Appellant has a very meager bill which complained that while he was testifying, on cross-examination by the State, he was asked if a few months before this alleged offense his wife did not slap a couple of little girls while they were walking along the street on account of his improper conduct towards them. That he objected to this question and answer because it was immaterial, irrelevant and calculated only to prejudice his rights before the jury. That the court overruled his objections and he answered that he did not know of it if it was true. This is in substance the whole of the bill. In allowing it the court qualified it by stating that he had testified upon direct examination: "I am married. My wife is with her mother at present. We are living together as man and wife and my wife is off on a visit. Her mother was sick and that was why she went home," and the above cross-examination was with reference to whether or not they were living together as husband and wife and whether or not they were separated and the cause of the wife leaving home. This bill is too meager to require that *393 it be passed upon. But even if it could be, under the circumstances of this case it showed no reversible error. His answer would be beneficial and not harmful to him and would not authorize a reversal. Phillips v. State, 59 Tex. Crim. 534; Hudgins v. State, 60 Tex.Crim. Rep.; Merritt v. State, 40 Tex.Crim. Rep.; Smith v. State, 39 Tex. Crim. 603; Hart v. State, 57 Tex.Crim. Rep.; Warthan v. State, 41 Tex.Crim. Rep.; Baker v. State, 45 Tex. Crim. 396, and many other cases.

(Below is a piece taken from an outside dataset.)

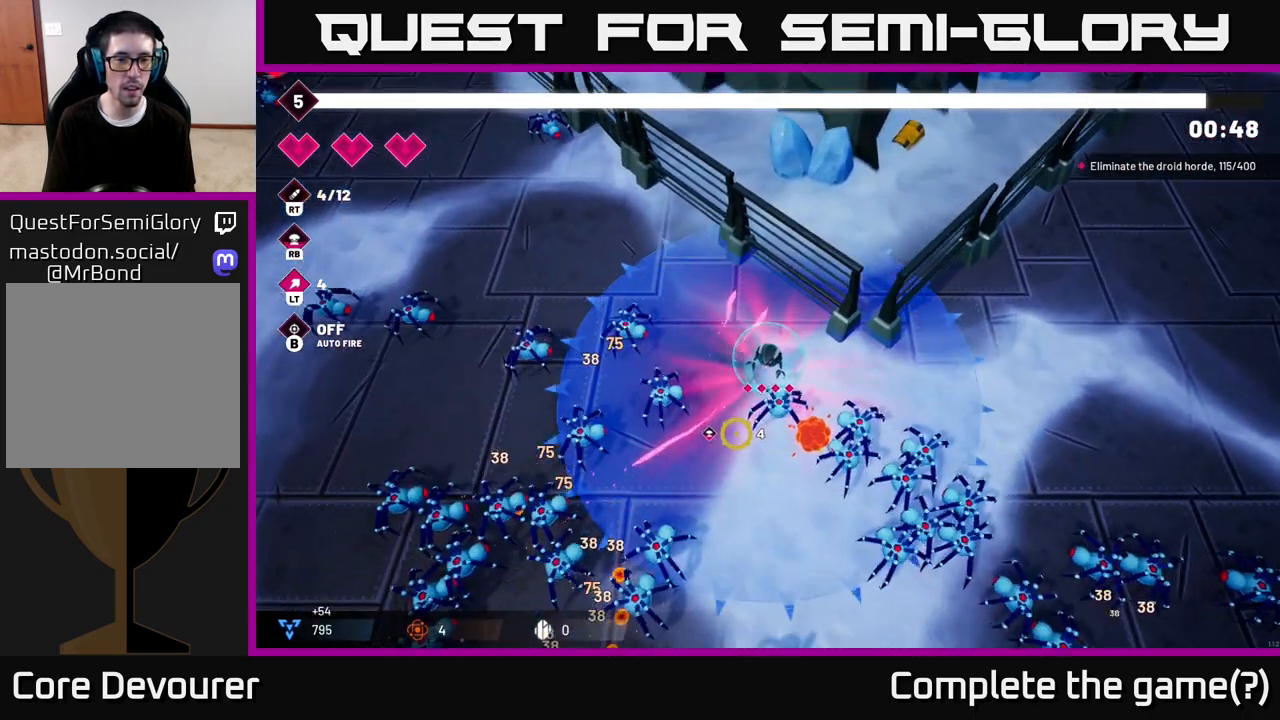
{"buttons": ["R2"], "left_stick": "up-left", "right_stick": "down-left", "events": [[33, "left_stick", "up-left"]]}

In another bill is alleged that in his cross-examination of Dr. Neece, an expert, he asked him whether or not a small girl, the size of Nellie, having sexual intercourse with a man the size of appellant, if it was not a fact that in such relations the hymen would be ruptured. The bill then further recites that the State objected to said question and answer and the court sustained the objections and would not permit the witness to answer. What objections the State made is in no way given. The bill is incomplete without this. It may have been that the testimony was inadmissible on the ground urged by the State. We can not tell about this from his bill. He claims in the bill that if the witness had been permitted to answer he would have testified that under such conditions the hymen would have been ruptured. Presumably appellant's contention was that in order to rape this little girl it was necessary for appellant's sexual organ to have fully and completely entered her vagina and ruptured her hymen in order to show penetration. This, under the law, was not necessary. The law in this State is as stated in 33 Cyc., 1422: "The slightest penetration of the body of the female by the sexual organ of the male is sufficient; it is unnecessary that the penetration should be perfect; nor that there should be an entering of the vagina or rupture of the hymen; the entering of the vulva or labia is sufficient." To the same effect is 1 Wharton's Crim. Law (11th ed.), sec. 697; 10 Encyc. of Ev., p. 580; 2 Bishop's New Crim. Law, sec. 1132. This court has expressly held the law to be as stated by the authorities above. Kenney v. State, 79 S.W. Rep., 20; Rogers v. State, 30 Texas Crim. App., 510; Fitzgerald v. State, 20 Texas Crim. App., 294-96. The testimony by the State unquestionably showed penetration to the extent required by law. Under the law and the unquestioned facts presented in this case, appellant's bill does not present reversible error even if it could be considered.

The court did not err in permitting two of the witnesses to testify in substance that just after 12 o'clock that Christmas night when appellant had the little girl locked in his room, they heard her cry out: "Don't do that; let me alone; I will tell mamma; I want to go home." Besides another witness testified to substantially the same thing, to which there was no objection. Waggoner v. State, 53 Tex.Crim. Rep., and many other cases. Neither did the court err in permitting two witnesses to testify that when they broke into the room where appellant had this little girl locked in that he exclaimed, "My God!" That was res gestae and admissible. *394

No other questions are raised which require any discussion. None of them present reversible error. The judgment will, therefore, be affirmed.

Affirmed.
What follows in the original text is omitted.